*INSTRUCTIONS FOR THE TASK*
Of the material below, only the lines from the line containing "Source code" down to the line containing "4: D.150,792,458 m/s" belong in the answer, written out exactly.

*MATERIAL FOR THIS TASK*
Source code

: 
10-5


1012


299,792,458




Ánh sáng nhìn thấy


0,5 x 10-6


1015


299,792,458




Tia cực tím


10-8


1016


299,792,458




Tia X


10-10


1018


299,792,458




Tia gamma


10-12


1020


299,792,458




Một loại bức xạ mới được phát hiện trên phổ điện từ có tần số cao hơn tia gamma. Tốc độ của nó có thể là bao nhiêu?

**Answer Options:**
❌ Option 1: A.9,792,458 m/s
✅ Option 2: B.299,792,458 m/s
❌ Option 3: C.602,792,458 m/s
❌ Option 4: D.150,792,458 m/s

...

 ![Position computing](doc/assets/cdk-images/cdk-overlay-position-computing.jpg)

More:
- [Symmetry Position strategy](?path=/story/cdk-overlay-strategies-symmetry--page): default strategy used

*RESPONSE*
Source code

: 
10-5


1012


299,792,458




Ánh sáng nhìn thấy


0,5 x 10-6


1015


299,792,458




Tia cực tím


10-8


1016


299,792,458




Tia X


10-10


1018


299,792,458




Tia gamma


10-12


1020


299,792,458




Một loại bức xạ mới được phát hiện trên phổ điện từ có tần số cao hơn tia gamma. Tốc độ của nó có thể là bao nhiêu?

**Answer Options:**
❌ Option 1: A.9,792,458 m/s
✅ Option 2: B.299,792,458 m/s
❌ Option 3: C.602,792,458 m/s
❌ Option 4: D.150,792,458 m/s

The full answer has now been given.